Only in May of this year router company Mediabridge ended up having its router withdrawn from Amazon after a disagreement with a reviewer on the product page. A Reddit post by the reviewer claiming that he had received a threatening letter from the company went viral, with a Reddit mob flooding the page with scathing reviews.
Mediabridge claimed it was a misunderstanding on the part of the mob, but the damage was done. "Some may mistakenly believe that this is not a very big deal and that we should have just let it blow over," it said at the time. "However, we learned from experience that statements like these do not always just blow over."
The episode reflects the encroachment of social media in shaping public perception. For many youths it has become an intrinsic part of their lives, influencing what news they read and what products they buy. A survey by Conversocial last year revealed almost all customers were affected by their peers' public comments, a notion anybody will corroborate.
It does have its upsides, though. "Any time you exceed a customer's expectation in terms of service, you have created an opportunity," said Craig Jamieson, social business trainer at Adaptive Business Services. "In fact, you likely now have a much stronger customer relationship than you would have had if the problem had never existed in the first place."
The trouble is that it isn't always easy for firms to adapt to the new environment, having spent so long establishing call centres. "Traditional metrics such as handle times, first contact resolution and time to close simply do not fit the proper way to enable social customer service," said Mitch Lieberman, managing partner at DRI, a customer relations consultancy.
"This 'round peg square hole' approach is the likely reason that marketing is not quite ready to give up control, if there is such a thing as control," he added.
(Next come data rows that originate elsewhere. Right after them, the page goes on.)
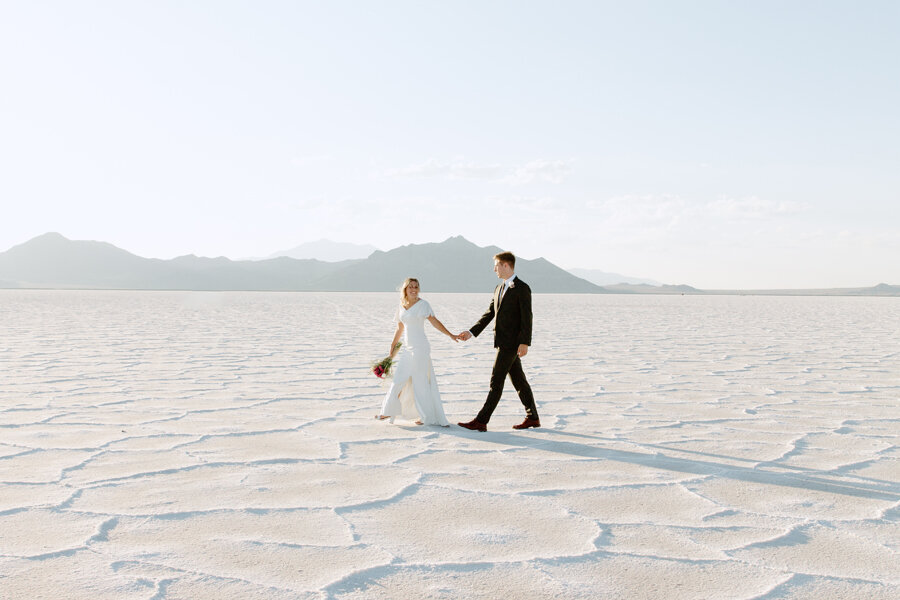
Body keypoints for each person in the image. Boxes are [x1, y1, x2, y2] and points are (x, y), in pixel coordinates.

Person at [458, 252, 539, 431]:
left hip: (512, 343)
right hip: (502, 341)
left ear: (505, 265)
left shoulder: (522, 288)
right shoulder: (499, 288)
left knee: (496, 382)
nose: (494, 269)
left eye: (496, 265)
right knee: (519, 381)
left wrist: (525, 342)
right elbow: (489, 314)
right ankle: (532, 417)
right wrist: (471, 332)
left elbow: (527, 317)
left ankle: (481, 421)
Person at [376, 278, 456, 426]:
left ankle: (426, 417)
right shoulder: (401, 305)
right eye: (410, 287)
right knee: (398, 379)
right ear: (405, 289)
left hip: (420, 348)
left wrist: (450, 334)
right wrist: (393, 345)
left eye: (416, 287)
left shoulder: (423, 305)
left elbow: (434, 321)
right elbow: (400, 328)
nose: (414, 289)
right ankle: (387, 411)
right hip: (407, 349)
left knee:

But social is not merely a new location for handling complaints - it is also the home of some of today's most innovative marketing.
Brazil's 2014 World Cup provided ample opportunity for companies to flaunt their wares, with Australian firm Sportsbet capitalising on pessimism surrounding Australia's chances with the #KeepTheFaith hashtag. This was accompanied by the release of a Christ the Redeemer balloon, creating a national news story around the campaign.
But the real genius came spontaneously. When Luis Suarez bit Giorgio Chiellini the company photoshopped an image of the Uruguayan munching on the dismembered arm of the Italian defender, which was then tweeted 4,500 times. Tapping into an existing vein was much easier than creating its own.
The authenticity of much of the tweeting also did much to help the bookies. "Being in the moment with fans and televised coverage has helped deliver our biggest-ever month on Twitter, with June serving up 400% more engagement than in our previous record month," said Peter Smyth, digital marketing manager of Sportsbet.
But their experience is not necessarily a common one for companies trying to handle social media marketing. In the early days of Facebook companies tried all sorts of tactics to generate brand recognition, including deep campaigns ("Go for a treasure hunt invite your friends!"), sweepstakes, and like blocks ("Like this page to see the video!").
According to Peter Yared, now chief technology officer at Sapho, these things do not really work. "A brand on Facebook should be like a casual friend or neighbour and not try to suck people into heavy levels of interaction," he said in a blog post. "These types of interactions take seconds, not minutes, and definitely not hours."
The strange duality of the internet makes everything disposable, and yet permanent at the same time. Companies who manage this balancing act will keep customers coming back. Those that don't won't be so fortunate.